Tom Hauge, DNR wildlife management bureau director, responded to a question from a legislator that, “The DNR is not out to shut down the deer and elk industry.”

Diana Susen, secretary and treasurer of the Wisconsin Commercial Deer and Elk Farmers Association, warned the committee against over-reaction to CWD and unreasonable restrictions that could kill the fledgling industry.

She criticized the news media for the “garbage” about CWD, and said the news media is “killing our business.” Susen said members of the association have been in the forefront of good animal husbandry and health practices, and they believe DATCP is best qualified to regulate practices for deer and elk inside fences.

Ott told Susen he supported the industry, but that her comments gave him concerns and he had the impression she was “in denial.”

“With less than 40 percent of the industry a member of your association, and thus doing voluntary CWD testing, there are a whole bunch of folks out there creating problems for you,” Ott said.

Brett Hulsey, a Madison resident who chairs the Dane County CWD Task Force, pointed out to the committee a lack of DATCP action in the past.

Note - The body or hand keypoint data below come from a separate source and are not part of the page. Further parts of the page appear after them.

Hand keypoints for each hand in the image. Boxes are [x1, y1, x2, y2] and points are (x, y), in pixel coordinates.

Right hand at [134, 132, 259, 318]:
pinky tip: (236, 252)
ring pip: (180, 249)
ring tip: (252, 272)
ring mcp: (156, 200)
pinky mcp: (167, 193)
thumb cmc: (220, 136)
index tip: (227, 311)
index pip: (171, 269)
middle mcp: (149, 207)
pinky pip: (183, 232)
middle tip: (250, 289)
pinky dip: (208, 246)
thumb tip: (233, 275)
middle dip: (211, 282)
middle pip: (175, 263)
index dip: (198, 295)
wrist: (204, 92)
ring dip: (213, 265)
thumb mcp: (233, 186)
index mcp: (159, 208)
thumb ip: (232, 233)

He quoted from what DATCP officials knew about CWD in 1998, calls for action by DNR, and DATCP’s defense of the industry and inaction. He pointed out DATCP’s establishment of a CWD advisory committee dominated by game farm owners, several of whom were large donors to former Gov. Thompson.

“DATCP reacted too little and too late,” Hulsey said. Hulsey pointed out that only 305 of 947 farms are enrolled in a CWD voluntary monitoring program, and that there are 35,000 animals in game farms around the state that can be “nose to nose to wild deer.”

Hulsey asked for changes that would: • Require all farms to be in the CWD monitoring program and use double fences or be shut down; • Expand the DNR live deer CWD experimental test to game farms; • Require all dead or sick deer be tested on farms, not just farms that are moving animals; • Require reporting of all dead game farm animals immediately; • Require the industry to pay for new inspectors, and keep joint authority with DATCP and DNR.

“We are at a crossroads in taking action against CWD,” Hulsey said. “We limit the spread of the disease, or if we don’t we will see it spread to the rest of the state like in Colorado.”